#### Given records:

-------

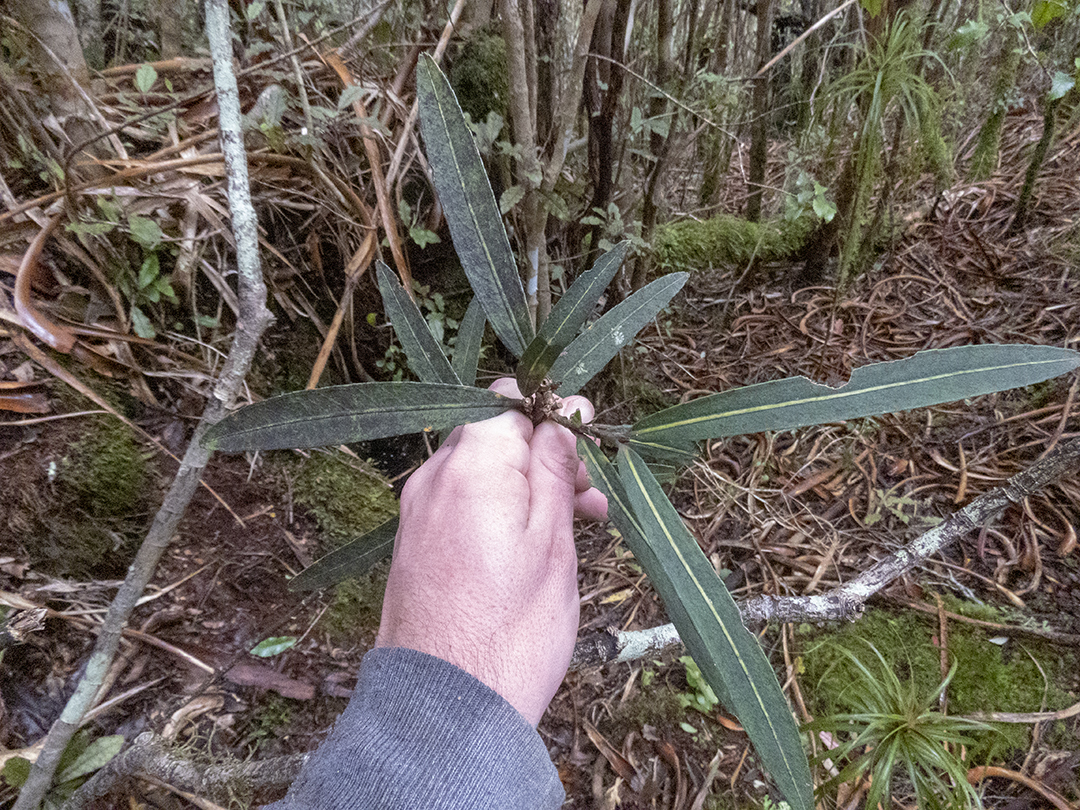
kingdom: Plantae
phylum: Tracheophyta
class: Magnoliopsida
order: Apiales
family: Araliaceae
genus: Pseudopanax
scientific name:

-------

Reproduce every line of the data above word for word, leaving out the pictures.

#### Correct output:
kingdom: Plantae
phylum: Tracheophyta
class: Magnoliopsida
order: Apiales
family: Araliaceae
genus: Pseudopanax
scientific name:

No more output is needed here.